With all the chatter around Google putting a chokehold on Indeed.com, LinkedIn clearly wants to make sure people know it’s not in the crosshairs too. Jeremy Rozicer, SVP of recruiting at Oak Solutions Group Inc., shared an email from its LinkedIn representative earlier this week.
Here’s the message:
Google has invested time and resources into a new feature, Google for Jobs, that will be reshaping the recruitment landscape in the near future. Below is an outline on how this product will work, and what it means for LinkedIn and our customers.
What is it?
- New feature in search that collects millions of job postings from the web and lists the actual jobs. Clicking on a job to apply will redirect you to the job posting destination site (i.e., LinkedIn, Glassdoor).
- Google is partnering with companies such as LinkedIn, Glassdoor and Career Builder, but not Indeed*.
- Initially available in US-only; Primary focus is hourly and mid-skilled talent, although this could change overtime.
- Check out this 2-min video to see the experience.
What does it mean for LinkedIn and our customers?
- LinkedIn has partnered with Google on this initiative to index LinkedIn jobs on search (see USA Today article).
- Most of LinkedIn’s traffic is direct to LinkedIn.com, so this partnership offers a new avenue for job discovery.
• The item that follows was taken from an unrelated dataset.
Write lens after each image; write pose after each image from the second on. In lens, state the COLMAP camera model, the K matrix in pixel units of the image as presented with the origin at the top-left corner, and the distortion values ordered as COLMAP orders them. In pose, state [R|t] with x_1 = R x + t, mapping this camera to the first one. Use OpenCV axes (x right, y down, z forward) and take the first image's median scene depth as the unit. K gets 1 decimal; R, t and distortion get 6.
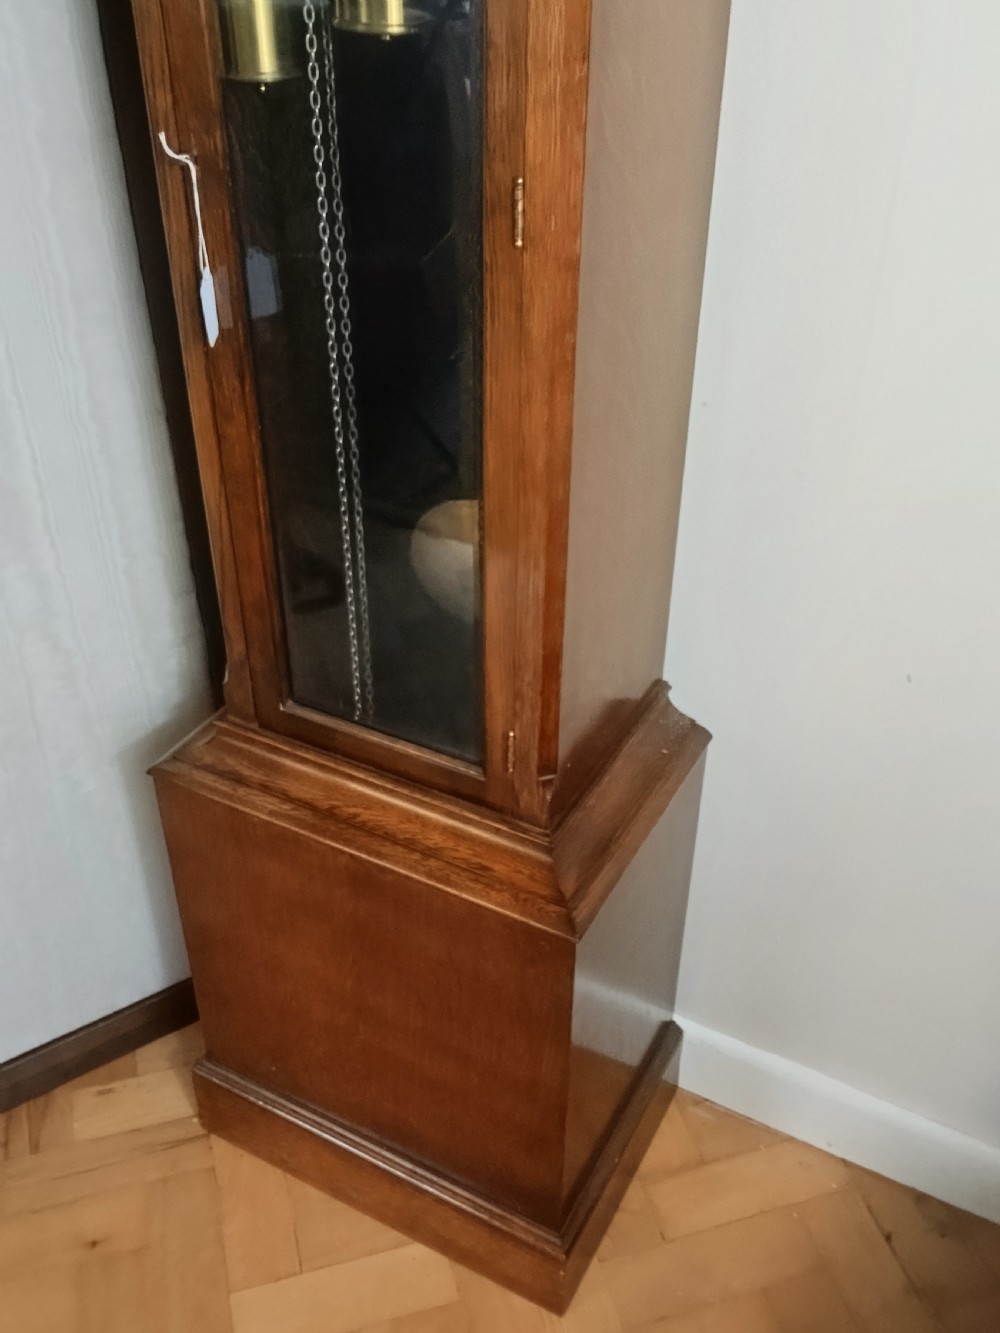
lens RADIAL K [[1249.9, 0, 502.0], [0, 1249.9, 666.1], [0, 0, 1]] dist [0.006272, 0.000000]
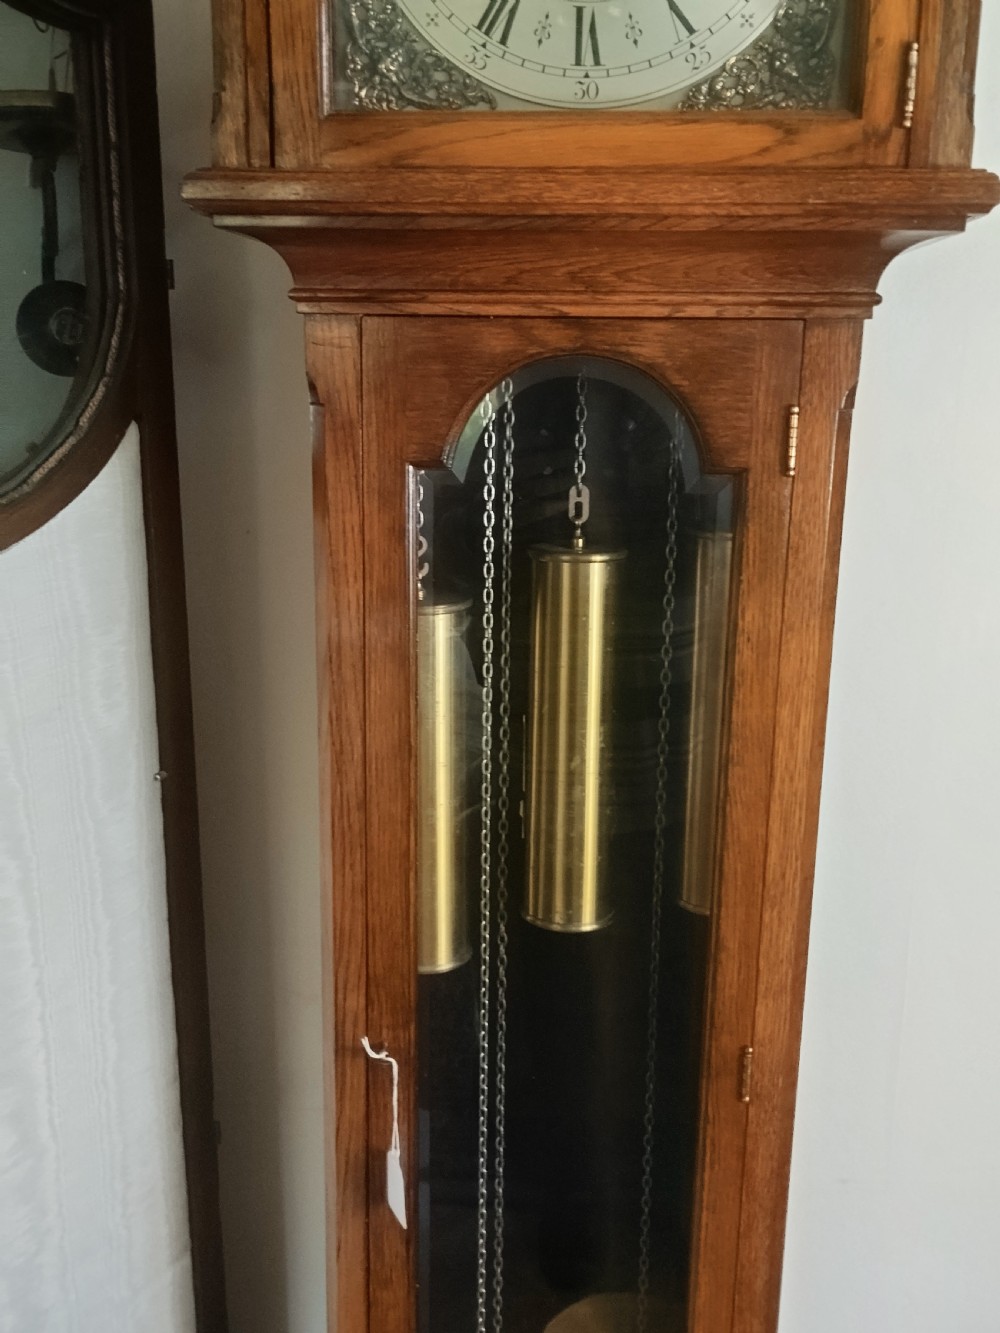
lens RADIAL K [[1249.9, 0, 499.1], [0, 1249.9, 677.0], [0, 0, 1]] dist [0.006272, 0.000000]
pose [[0.926134, -0.086276, 0.367196, -0.402214], [0.214832, 0.920817, -0.325490, -0.264708], [-0.310038, 0.380333, 0.871334, -0.024408]]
- LinkedIn jobs are rich with content about the company, team, salary, etc. Hence, we have the potential to be a preferred source for Google Jobs, which was not possible before.
- We believe that this will translate into more traffic to our jobs and applications for our clients.
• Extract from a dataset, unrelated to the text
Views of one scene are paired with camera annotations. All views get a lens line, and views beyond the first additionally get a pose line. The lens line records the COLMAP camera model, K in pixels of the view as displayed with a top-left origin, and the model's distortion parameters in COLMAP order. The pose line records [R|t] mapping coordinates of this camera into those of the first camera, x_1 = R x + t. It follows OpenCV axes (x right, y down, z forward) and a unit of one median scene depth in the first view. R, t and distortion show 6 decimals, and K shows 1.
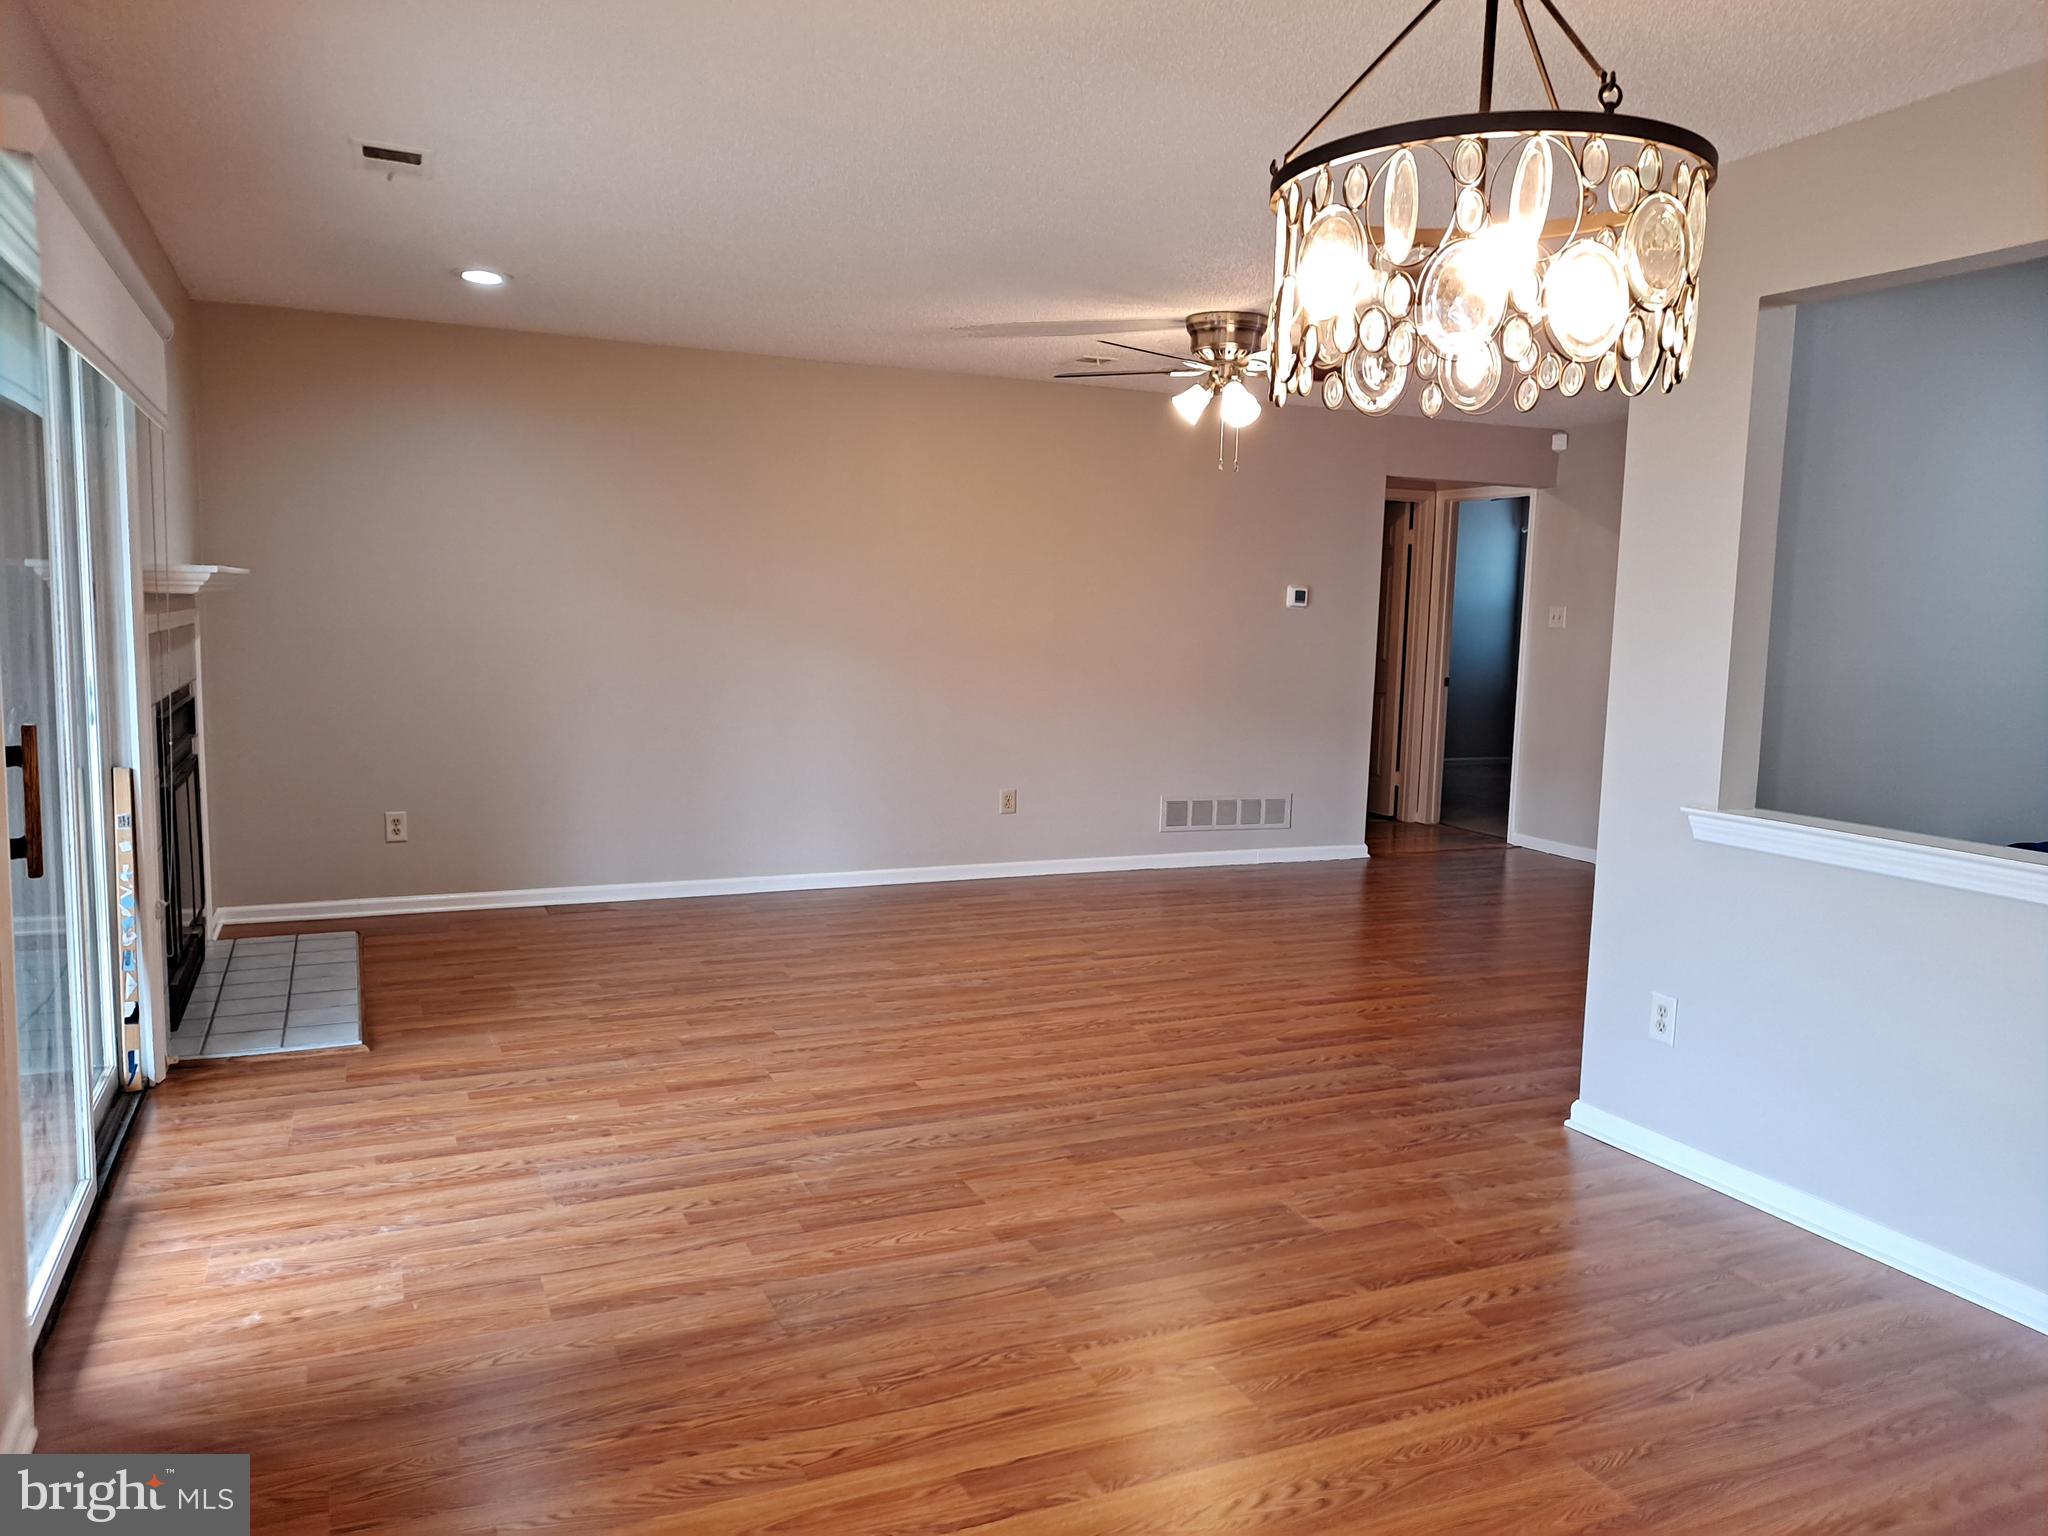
lens RADIAL K [[1522.6, 0, 1049.6], [0, 1522.6, 772.2], [0, 0, 1]] dist [0.056074, -0.087457]
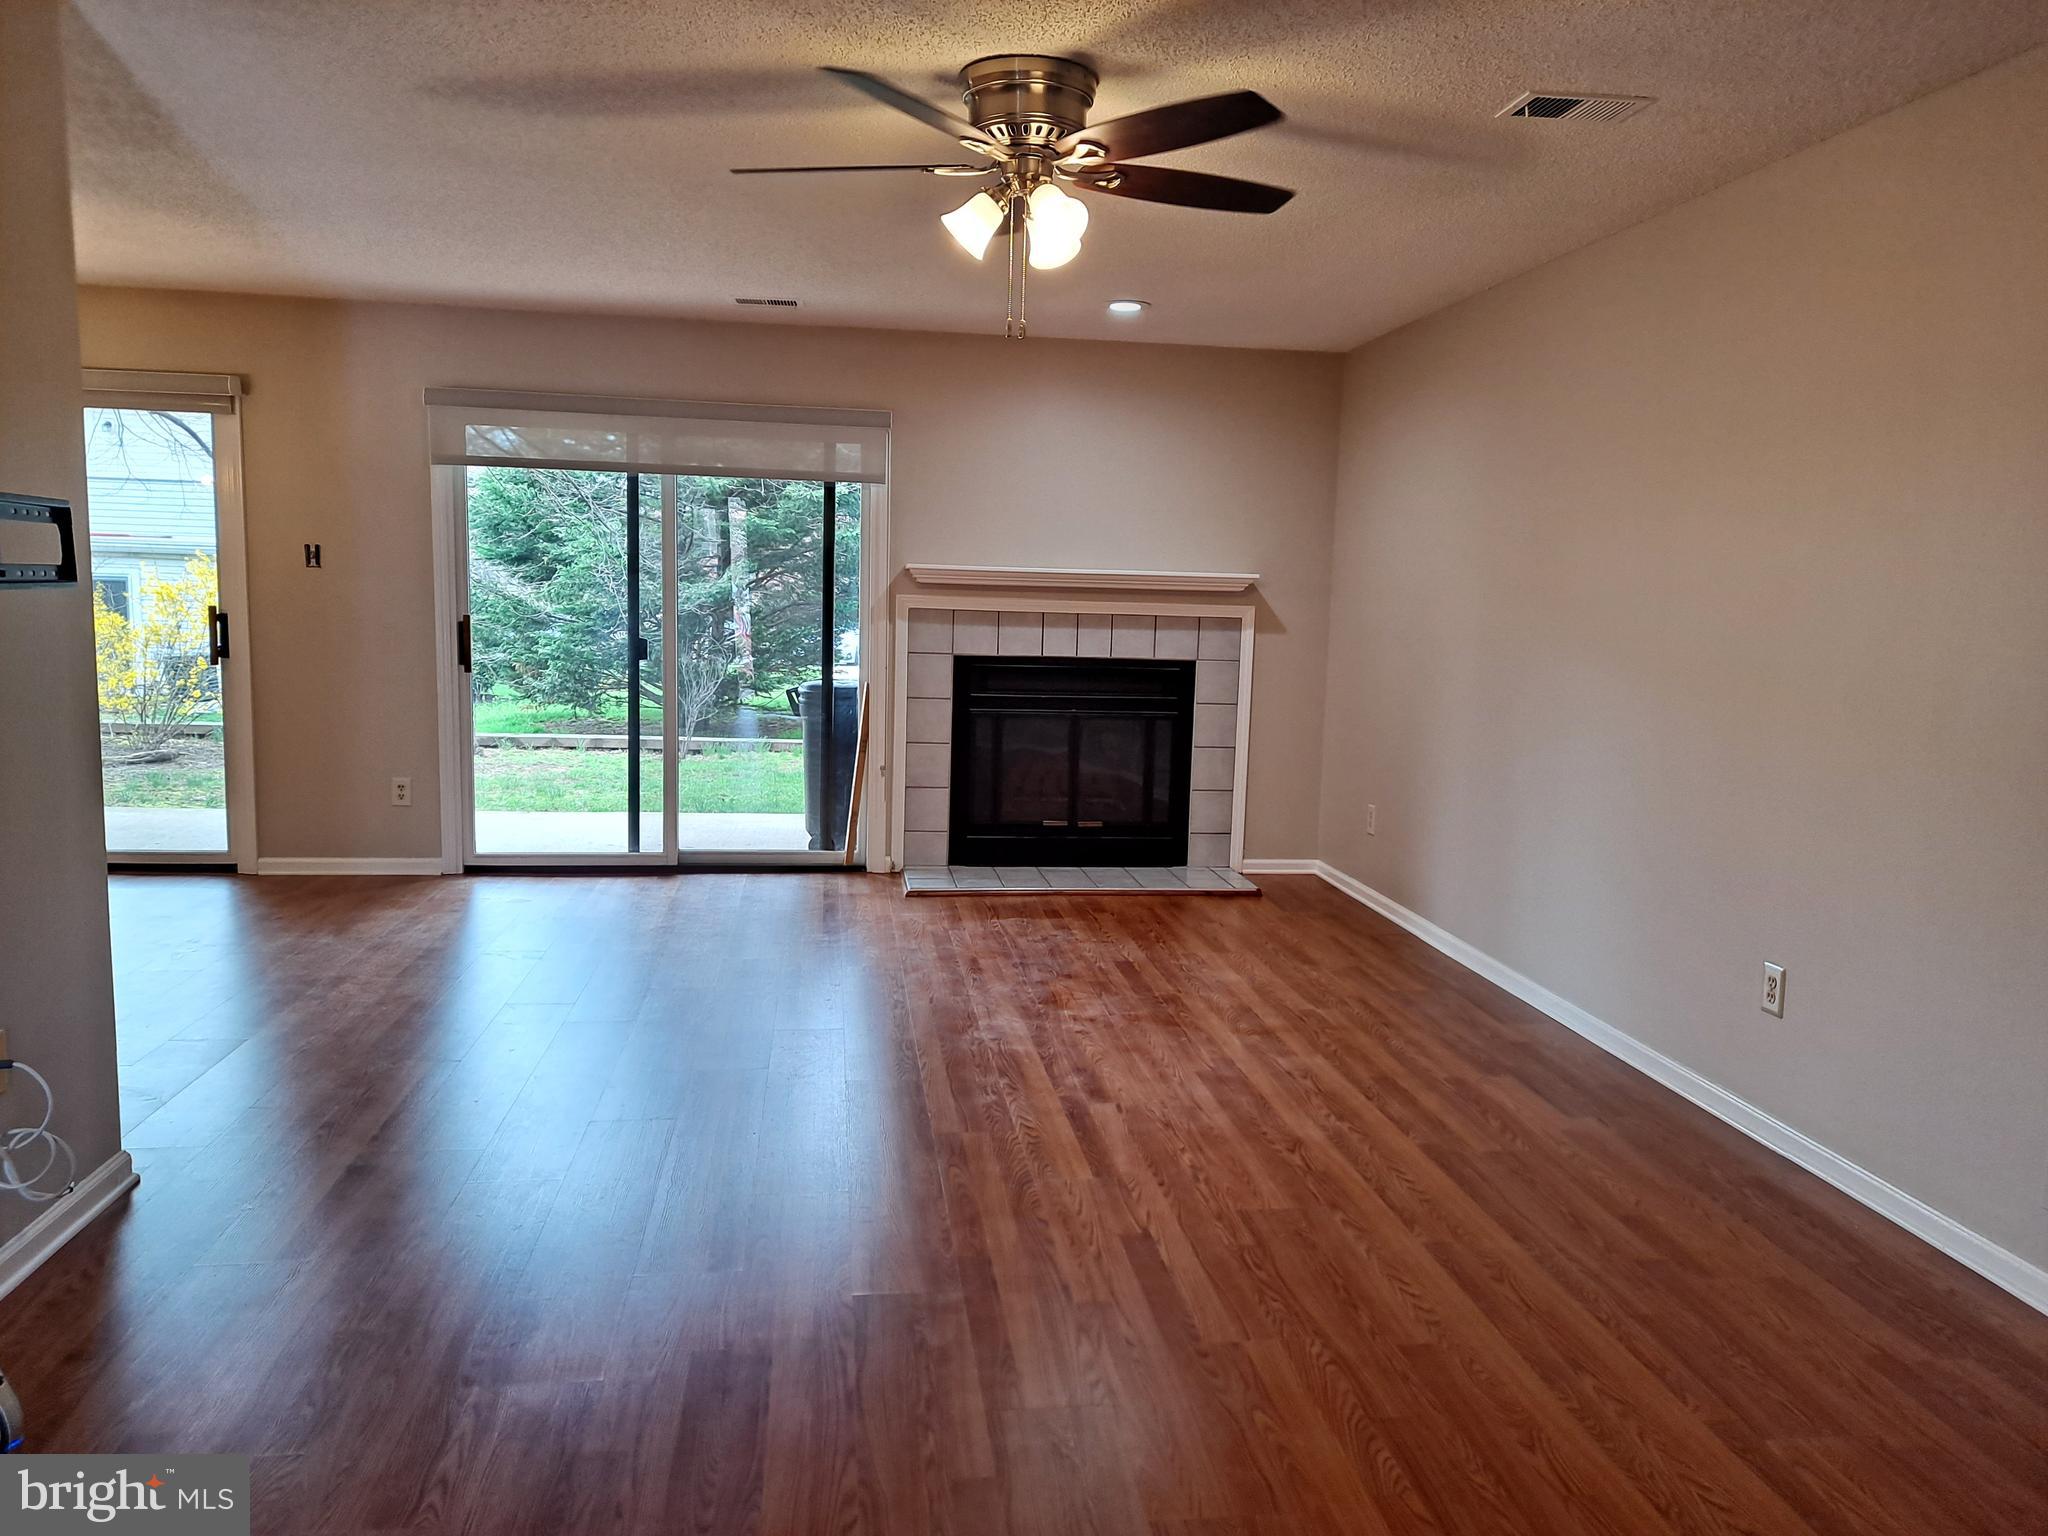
lens RADIAL K [[1522.6, 0, 1049.6], [0, 1522.6, 772.2], [0, 0, 1]] dist [0.056074, -0.087457]
pose [[-0.292397, 0.081540, -0.952814, 0.695820], [-0.142751, 0.981473, 0.127799, -0.109634], [0.945582, 0.173383, -0.275340, 1.211301]]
Poor Indeed. Last year’s darling is this year’s radioactive waste. LinkedIn shouldn’t get too comfortable though. If it doesn’t think that it’s Google’s eventual target in all this, then it’s fooling itself. Indeed is just lower-hanging fruit.
Eventually, Google will turn its attention to Microsoft and the bigger pie it represents. At that point, I’d be a bit surprised if LinkedIn is still feeding jobs into Google for Jobs, or likelier, I’ll be surprised if Google even shows them in their search results.
Indeed did the same thing 10 years ago. Job boards who fell in love with the free traffic Indeed gave them soon soured as free visitors dried up and marketshare deteriorated. LinkedIn would be wise to revisit that lesson. Those who don’t study history are doomed to repeat it.